Oh my gosh, this is going to be so freaking hard!”
That’s what I told a friend yesterday, after a workout that included a 1200-yard swim and a 4.5-mile run.
Three times a week, my training plan calls for me to run and swim on the same day. Wednesday, the swim portion of the workout consisted of a moderate 300-yard swim, followed by twelve 50-yard sprints and then followed by another moderate 300-yard swim. A 50-yard swim sprint is just that, swim as hard as you can for 50-yards, rest for 20 seconds and do it again. The difficult part of the workout was not necessarily the distances, but the “sprint” portion of the workouts.
In the past, I have not used swim sprints as part of my training plans. If fact, when training for previous triathlons, I would just swim, bike and run, depending on what I felt like doing that day. Since I am committing to a plan, I am trusting that the sprint workouts will be beneficial in helping me achieve my targeted goals. I don’t like them, but I’m going to do them.
On Wednesday, when I started my workout, I thought to myself that the planned session seemed extremely difficult for week three of my training.

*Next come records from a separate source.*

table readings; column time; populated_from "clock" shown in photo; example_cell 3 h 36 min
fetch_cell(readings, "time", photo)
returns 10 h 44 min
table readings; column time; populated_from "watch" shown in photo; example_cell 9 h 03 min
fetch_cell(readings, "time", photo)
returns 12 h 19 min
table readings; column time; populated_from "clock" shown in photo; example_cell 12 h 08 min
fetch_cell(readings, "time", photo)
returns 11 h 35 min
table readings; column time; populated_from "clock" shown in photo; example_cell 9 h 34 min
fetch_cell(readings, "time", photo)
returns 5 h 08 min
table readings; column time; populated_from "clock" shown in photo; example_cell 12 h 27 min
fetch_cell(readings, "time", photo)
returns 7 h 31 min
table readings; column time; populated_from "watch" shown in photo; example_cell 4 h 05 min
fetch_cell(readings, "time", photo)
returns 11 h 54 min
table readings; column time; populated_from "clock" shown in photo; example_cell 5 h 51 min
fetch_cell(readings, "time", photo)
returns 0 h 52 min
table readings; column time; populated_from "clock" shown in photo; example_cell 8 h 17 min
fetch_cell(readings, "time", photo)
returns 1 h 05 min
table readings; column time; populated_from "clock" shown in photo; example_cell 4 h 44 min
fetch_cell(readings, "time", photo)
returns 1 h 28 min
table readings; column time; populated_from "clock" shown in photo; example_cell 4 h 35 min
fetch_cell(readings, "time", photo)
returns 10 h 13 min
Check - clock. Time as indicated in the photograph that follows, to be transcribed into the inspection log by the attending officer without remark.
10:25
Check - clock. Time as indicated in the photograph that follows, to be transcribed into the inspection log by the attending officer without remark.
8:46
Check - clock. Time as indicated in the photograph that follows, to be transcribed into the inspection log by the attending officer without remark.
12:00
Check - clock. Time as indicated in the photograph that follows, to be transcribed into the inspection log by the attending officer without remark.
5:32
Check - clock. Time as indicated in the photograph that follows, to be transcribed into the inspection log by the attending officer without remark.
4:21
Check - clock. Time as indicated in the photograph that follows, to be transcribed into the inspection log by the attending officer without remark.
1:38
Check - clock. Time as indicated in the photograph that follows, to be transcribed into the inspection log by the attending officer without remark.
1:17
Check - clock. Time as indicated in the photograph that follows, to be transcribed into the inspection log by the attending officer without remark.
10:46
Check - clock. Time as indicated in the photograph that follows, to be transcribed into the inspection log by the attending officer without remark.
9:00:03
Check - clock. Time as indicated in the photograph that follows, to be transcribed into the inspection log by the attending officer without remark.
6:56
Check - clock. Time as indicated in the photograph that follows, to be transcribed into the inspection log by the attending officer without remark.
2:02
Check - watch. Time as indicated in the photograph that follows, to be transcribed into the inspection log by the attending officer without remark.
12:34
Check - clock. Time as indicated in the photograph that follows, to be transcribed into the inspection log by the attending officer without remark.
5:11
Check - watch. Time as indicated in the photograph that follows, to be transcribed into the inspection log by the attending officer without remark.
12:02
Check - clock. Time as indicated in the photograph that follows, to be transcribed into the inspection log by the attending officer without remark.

Last week, instead of twelve 50-yard sprints, I only had to swim eight 25-yard sprints. I knew the workouts would get progressively more difficult, but this seemed a little much.
I have been diligent on sticking with the plan, so I sucked it up and I did it. Once I finished though, I was absolutely drained. My muscles had never had to endure that type of sprint workout and I still had to run 4.5 miles!
Later in the day, I completed my 4.5 mile run. It felt good, however, I was so exhausted afterwards. I was so much more exhausted than I had been after previous workouts.
That evening, I kept thinking to myself about how difficult that workout was, especially the swim portion. At dinner, I could not stop talking about how difficult the workout was for me. It is only week three of my training plan and I am already fretting about how hard it is getting. I never expected the training to be easy, but it seemed to progress so much from week two.
Thursday, as I prepared my workout bag for the day, I checked off the previous day’s work out and made sure I knew what workout was planned for the day. At that moment is when I realized that I did the workout scheduled for week six and not week three. No wonder it was so much more difficult, I just skipped ahead three weeks into the plan.
A huge sense of relief came over me knowing that my actual planned workout would not have been as difficult had I completed the week-3 session and not week-6’s session. I am now more confident that come week six, I’ll be ready for those twelve 50-yard sprints. I am hopeful that when that week comes, I won’t feel quite as exhausted as I did on Wednesday. This oversight has taught me to pay more attention to my daily plan so that I know that I’m doing the correct workout.
Other than that slight mix-up, my training is going well. I am feeling stronger, faster and more confident each day. Training is tough, though. The time commitment, the soreness, and the exhaustion is much more extreme than I am used too, but I am determined and will be ready on June 3rd.
Someone once said, “Life is not a sprint; it’s a marathon.” While that is true for the most part, I do have a slightly different take on that quote now. Just as I’m learning that sprints are necessary for my race preparation, in life there are also times we have to sprint to achieve our personal goals and dreams.
Bring on the sprints! Why not, right?